> **Written task**:
Could you retype every line of the data underneath without altering anything?

> **Supplied records**:
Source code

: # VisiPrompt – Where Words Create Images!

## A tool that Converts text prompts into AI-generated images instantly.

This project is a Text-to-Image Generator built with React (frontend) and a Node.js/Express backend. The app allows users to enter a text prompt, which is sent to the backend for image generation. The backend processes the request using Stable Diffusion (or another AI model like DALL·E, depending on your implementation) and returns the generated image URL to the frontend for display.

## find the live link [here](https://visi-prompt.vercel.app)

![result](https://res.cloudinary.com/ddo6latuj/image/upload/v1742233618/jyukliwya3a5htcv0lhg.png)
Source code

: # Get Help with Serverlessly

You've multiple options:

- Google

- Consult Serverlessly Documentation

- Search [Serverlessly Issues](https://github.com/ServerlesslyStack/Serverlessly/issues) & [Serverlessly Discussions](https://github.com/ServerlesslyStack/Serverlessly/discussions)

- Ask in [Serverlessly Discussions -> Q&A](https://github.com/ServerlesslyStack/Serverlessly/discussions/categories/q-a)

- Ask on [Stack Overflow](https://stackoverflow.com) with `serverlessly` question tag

> **Written response**:
Source code

: # VisiPrompt – Where Words Create Images!

## A tool that Converts text prompts into AI-generated images instantly.

This project is a Text-to-Image Generator built with React (frontend) and a Node.js/Express backend. The app allows users to enter a text prompt, which is sent to the backend for image generation. The backend processes the request using Stable Diffusion (or another AI model like DALL·E, depending on your implementation) and returns the generated image URL to the frontend for display.

## find the live link [here](https://visi-prompt.vercel.app)

![result](https://res.cloudinary.com/ddo6latuj/image/upload/v1742233618/jyukliwya3a5htcv0lhg.png)
Source code

: # Get Help with Serverlessly

You've multiple options:

- Google

- Consult Serverlessly Documentation

- Search [Serverlessly Issues](https://github.com/ServerlesslyStack/Serverlessly/issues) & [Serverlessly Discussions](https://github.com/ServerlesslyStack/Serverlessly/discussions)

- Ask in [Serverlessly Discussions -> Q&A](https://github.com/ServerlesslyStack/Serverlessly/discussions/categories/q-a)

- Ask on [Stack Overflow](https://stackoverflow.com) with `serverlessly` question tag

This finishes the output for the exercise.